● Your task:
Reproduce verbatim every line of the records from the line containing "Byzantine tower collapses in Istanbul" through the line containing "l’environnement ?", inclusive of both.

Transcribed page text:
= = =

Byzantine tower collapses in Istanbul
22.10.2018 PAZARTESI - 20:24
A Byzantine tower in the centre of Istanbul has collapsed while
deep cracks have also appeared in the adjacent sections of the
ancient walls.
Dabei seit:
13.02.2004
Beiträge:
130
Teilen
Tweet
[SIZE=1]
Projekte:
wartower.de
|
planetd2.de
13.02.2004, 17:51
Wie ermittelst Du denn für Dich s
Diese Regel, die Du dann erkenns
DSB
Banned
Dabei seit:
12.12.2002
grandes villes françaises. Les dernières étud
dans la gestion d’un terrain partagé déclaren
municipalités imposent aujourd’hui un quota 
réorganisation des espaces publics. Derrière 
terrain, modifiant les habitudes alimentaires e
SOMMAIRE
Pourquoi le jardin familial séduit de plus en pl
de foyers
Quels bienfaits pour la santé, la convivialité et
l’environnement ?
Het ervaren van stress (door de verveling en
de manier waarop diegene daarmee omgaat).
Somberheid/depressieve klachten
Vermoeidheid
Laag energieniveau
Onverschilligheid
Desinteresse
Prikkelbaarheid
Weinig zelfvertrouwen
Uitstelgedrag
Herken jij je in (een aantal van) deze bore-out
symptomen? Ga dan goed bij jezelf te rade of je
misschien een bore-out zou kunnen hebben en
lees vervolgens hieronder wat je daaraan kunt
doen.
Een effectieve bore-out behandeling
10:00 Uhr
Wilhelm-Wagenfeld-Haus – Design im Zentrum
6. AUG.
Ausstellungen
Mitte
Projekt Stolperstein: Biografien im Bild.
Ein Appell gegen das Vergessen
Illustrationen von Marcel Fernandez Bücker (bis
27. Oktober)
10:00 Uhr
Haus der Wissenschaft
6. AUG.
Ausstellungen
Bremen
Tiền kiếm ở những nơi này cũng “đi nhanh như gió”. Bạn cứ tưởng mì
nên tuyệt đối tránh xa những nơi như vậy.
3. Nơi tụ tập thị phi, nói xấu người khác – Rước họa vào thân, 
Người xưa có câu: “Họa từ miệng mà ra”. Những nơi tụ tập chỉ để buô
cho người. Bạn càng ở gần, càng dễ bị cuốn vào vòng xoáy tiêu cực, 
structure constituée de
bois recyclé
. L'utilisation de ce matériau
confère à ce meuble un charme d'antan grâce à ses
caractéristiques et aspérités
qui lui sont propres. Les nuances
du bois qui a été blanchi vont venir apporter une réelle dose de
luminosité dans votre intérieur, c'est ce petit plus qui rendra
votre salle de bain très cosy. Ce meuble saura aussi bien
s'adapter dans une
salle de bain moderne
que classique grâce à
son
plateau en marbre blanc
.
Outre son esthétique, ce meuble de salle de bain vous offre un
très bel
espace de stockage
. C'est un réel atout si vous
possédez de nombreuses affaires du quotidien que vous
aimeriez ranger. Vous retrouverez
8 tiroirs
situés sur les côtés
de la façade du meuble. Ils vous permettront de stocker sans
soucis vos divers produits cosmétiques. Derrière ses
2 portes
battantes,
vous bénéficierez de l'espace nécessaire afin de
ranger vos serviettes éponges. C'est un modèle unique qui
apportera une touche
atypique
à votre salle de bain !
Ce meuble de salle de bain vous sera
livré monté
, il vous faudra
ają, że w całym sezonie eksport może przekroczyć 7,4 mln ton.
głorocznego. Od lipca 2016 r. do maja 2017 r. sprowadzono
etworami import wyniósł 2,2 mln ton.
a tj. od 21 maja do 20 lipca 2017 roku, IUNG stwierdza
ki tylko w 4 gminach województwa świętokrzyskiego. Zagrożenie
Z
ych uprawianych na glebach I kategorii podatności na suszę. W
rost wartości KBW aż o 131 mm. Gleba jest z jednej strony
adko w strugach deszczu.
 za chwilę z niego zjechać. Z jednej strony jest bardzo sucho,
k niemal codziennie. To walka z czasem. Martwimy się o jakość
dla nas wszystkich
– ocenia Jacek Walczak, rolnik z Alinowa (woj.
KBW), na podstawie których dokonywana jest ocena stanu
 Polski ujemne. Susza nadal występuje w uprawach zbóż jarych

= = =

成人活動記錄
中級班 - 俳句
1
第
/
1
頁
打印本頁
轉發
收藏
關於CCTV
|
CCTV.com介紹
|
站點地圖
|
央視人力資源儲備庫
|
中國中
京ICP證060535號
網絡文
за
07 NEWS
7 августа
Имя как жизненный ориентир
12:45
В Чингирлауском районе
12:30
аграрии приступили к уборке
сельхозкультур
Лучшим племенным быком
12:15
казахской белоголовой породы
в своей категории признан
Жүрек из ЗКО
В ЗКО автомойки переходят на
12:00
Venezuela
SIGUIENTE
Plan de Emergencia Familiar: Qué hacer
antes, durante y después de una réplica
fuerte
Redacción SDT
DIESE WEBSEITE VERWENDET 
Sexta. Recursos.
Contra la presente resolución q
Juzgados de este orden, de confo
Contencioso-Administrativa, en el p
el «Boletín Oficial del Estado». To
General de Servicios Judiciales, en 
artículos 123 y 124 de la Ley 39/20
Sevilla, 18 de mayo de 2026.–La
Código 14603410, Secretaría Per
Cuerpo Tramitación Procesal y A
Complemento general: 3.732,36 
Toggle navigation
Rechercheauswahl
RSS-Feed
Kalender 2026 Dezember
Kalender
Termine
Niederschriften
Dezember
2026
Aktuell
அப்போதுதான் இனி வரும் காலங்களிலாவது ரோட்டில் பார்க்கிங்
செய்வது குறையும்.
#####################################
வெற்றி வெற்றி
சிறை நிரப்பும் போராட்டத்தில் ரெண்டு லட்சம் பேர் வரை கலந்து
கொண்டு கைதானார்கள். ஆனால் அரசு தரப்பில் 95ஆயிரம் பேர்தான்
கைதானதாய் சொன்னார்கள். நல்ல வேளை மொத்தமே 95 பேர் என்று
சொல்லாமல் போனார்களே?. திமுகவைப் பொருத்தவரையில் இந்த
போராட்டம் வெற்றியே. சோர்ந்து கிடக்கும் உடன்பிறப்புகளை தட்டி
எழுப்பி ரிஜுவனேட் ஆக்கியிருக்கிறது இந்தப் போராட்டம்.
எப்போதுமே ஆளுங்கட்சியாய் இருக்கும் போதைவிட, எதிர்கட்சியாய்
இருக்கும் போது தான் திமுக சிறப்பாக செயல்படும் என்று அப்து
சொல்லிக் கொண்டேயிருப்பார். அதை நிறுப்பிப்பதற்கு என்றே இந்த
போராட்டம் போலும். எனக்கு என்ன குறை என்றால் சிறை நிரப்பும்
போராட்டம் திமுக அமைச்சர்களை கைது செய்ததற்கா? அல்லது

= = =

● Exercise result:
Byzantine tower collapses in Istanbul
22.10.2018 PAZARTESI - 20:24
A Byzantine tower in the centre of Istanbul has collapsed while
deep cracks have also appeared in the adjacent sections of the
ancient walls.
Dabei seit:
13.02.2004
Beiträge:
130
Teilen
Tweet
[SIZE=1]
Projekte:
wartower.de
|
planetd2.de
13.02.2004, 17:51
Wie ermittelst Du denn für Dich s
Diese Regel, die Du dann erkenns
DSB
Banned
Dabei seit:
12.12.2002
grandes villes françaises. Les dernières étud
dans la gestion d’un terrain partagé déclaren
municipalités imposent aujourd’hui un quota 
réorganisation des espaces publics. Derrière 
terrain, modifiant les habitudes alimentaires e
SOMMAIRE
Pourquoi le jardin familial séduit de plus en pl
de foyers
Quels bienfaits pour la santé, la convivialité et
l’environnement ?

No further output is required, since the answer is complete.